Elixir's ETS cache is an in-memory data store that can be accessed across processes. It can be used to build lookup tables such as geocoders, translators etc. in web applications.

For an application I was building, I had to load a large dataset (~500k rows) of geocodes into an ETS table before the webserver endpoint starts. This data can be shared across all the processes that handle incoming requests.

First attempt: Load the file and then parse

At first, I attempted loading the file into memory, then parsing it with Jason and...

# here my json is one single root object with key-value pairs
def load_file(filename, tablename) do      
  :ets.new(tablename, [:named_table])
  with {:ok, body} <- File.read(filename), {:ok, json} <- Jason.decode(body),
  do: load_from_map(json, tablename)

defp load_from_map(parsed_map, tablename) do :ets.new(tablename, [:named_table]) for {k,v} <- parsed_map do :ets.insert(tablename, {k,v}) end end

It worked, but it took quite a while and hogged quite some RAM. My machine with 4GB RAM froze for about a minute.

Streaming to the rescue

At this point, I thought there could be a better way to do this, may be something that doesn't involve reading the entire file into memory.
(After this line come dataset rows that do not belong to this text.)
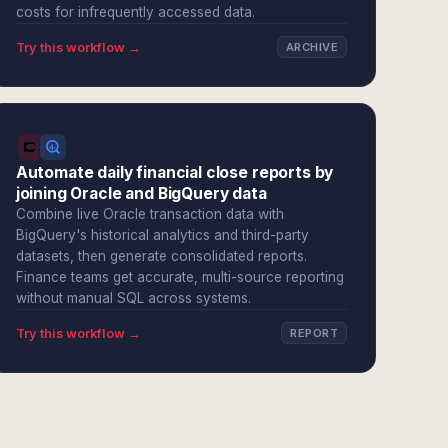
costs for infrequently accessed data.
Try this workflow →
ARCHIVE
Automate daily financial close reports by
joining Oracle and BigQuery data
Combine live Oracle transaction data with
BigQuery's historical analytics and third-party
datasets, then generate consolidated reports.
Finance teams get accurate, multi-source reporting
without manual SQL across systems.
Try this workflow →
REPORT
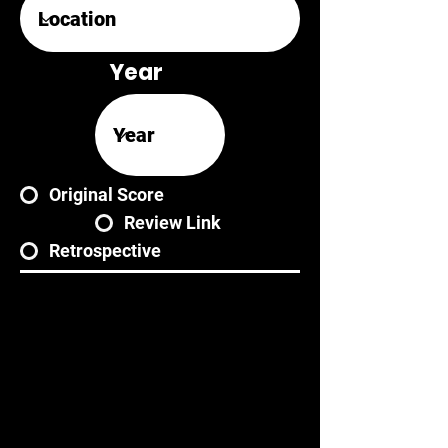
Year
Original Score
Review Link
Retrospective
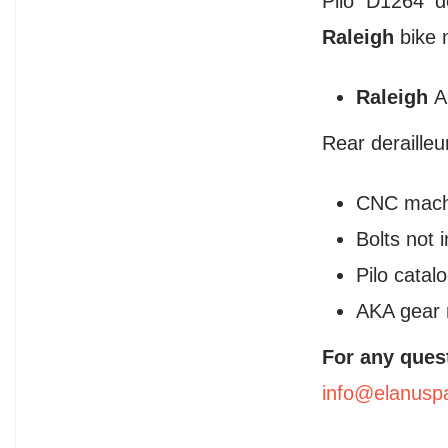
Pilo D1264 d
Raleigh
bike 
Raleigh
A
Rear deraille
CNC mach
Bolts not 
Pilo cata
AKA gear 
For any ques
info@elanusp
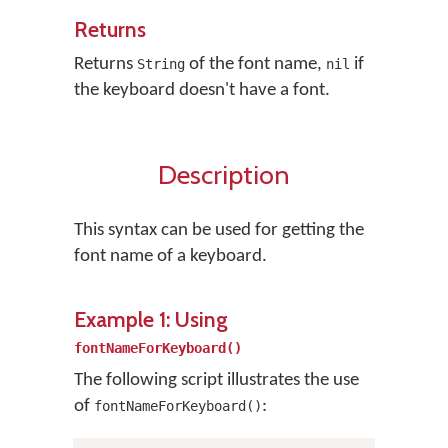
Returns
Returns
of the font name,
if
String
nil
the keyboard doesn't have a font.
Description
This syntax can be used for getting the
font name of a keyboard.
Example 1: Using
fontNameForKeyboard()
The following script illustrates the use
of
:
fontNameForKeyboard()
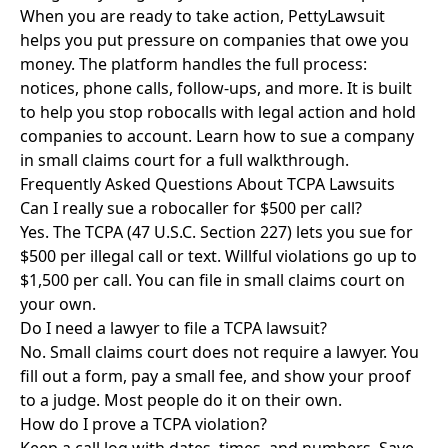
When you are ready to take action, PettyLawsuit
helps you put pressure on companies that owe you
money. The platform handles the full process:
notices, phone calls, follow-ups, and more. It is built
to help you stop robocalls with legal action and hold
companies to account.
Learn how to sue a company
in small claims court
for a full walkthrough.
Frequently Asked Questions About TCPA Lawsuits
Can I really sue a robocaller for $500 per call?
Yes. The TCPA (47 U.S.C. Section 227) lets you sue for
$500 per illegal call or text. Willful violations go up to
$1,500 per call. You can file in small claims court on
your own.
Do I need a lawyer to file a TCPA lawsuit?
No. Small claims court does not require a lawyer. You
fill out a form, pay a small fee, and show your proof
to a judge. Most people do it on their own.
How do I prove a TCPA violation?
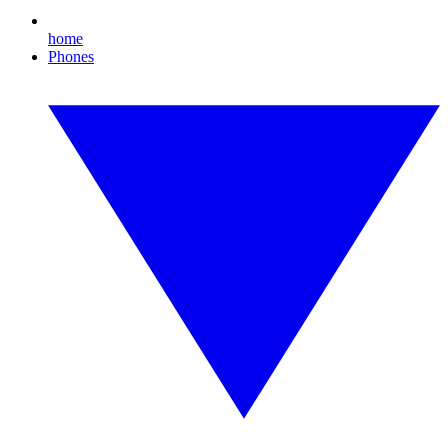
home
Phones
That's when I found Jaxon, a streaming JSON Parser. So now the file is opened as a stream and the JSON is parsed as the stream is being read. Pretty neat right?
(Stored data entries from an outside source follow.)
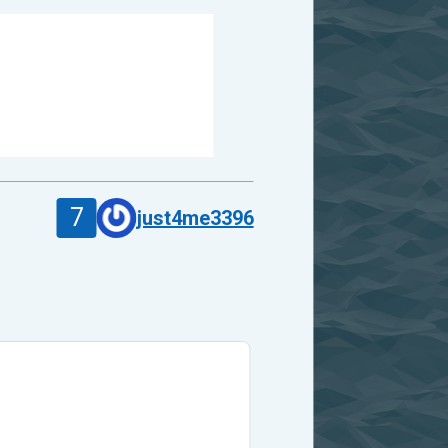
7
just4me3396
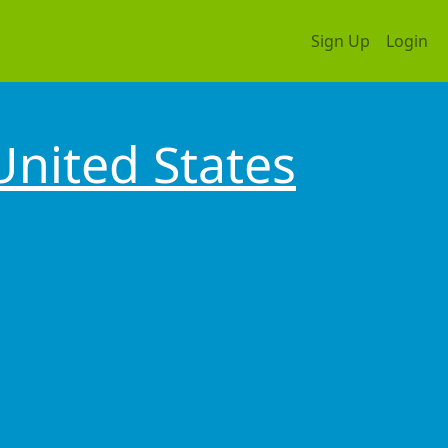
Sign Up
Login
United States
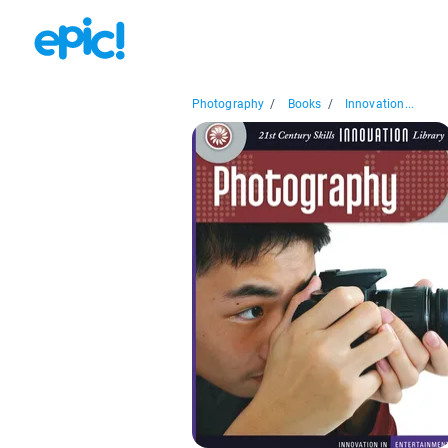
Photography
/
Books
/
Innovation...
# here my json is an array of objects {"k":<key>,"v":<value>}
def load_file(filename, tablename) do      
  :ets.new(tablename, [:named_table])
  |> File.stream!()
  |> Jaxon.Stream.from_enumerable()
  |> Jaxon.Stream.query([:root, :all])
  |> Stream.each(fn (kv) -> :ets.insert(tablename, {kv["k"],kv["v"]}) end)
  |> Stream.run()

At first this didn't seem to work and I was disappointed until I realized I my JSON wasn't pretty and was just a single line. I generated a multi-line pretty JSON and voila! It worked!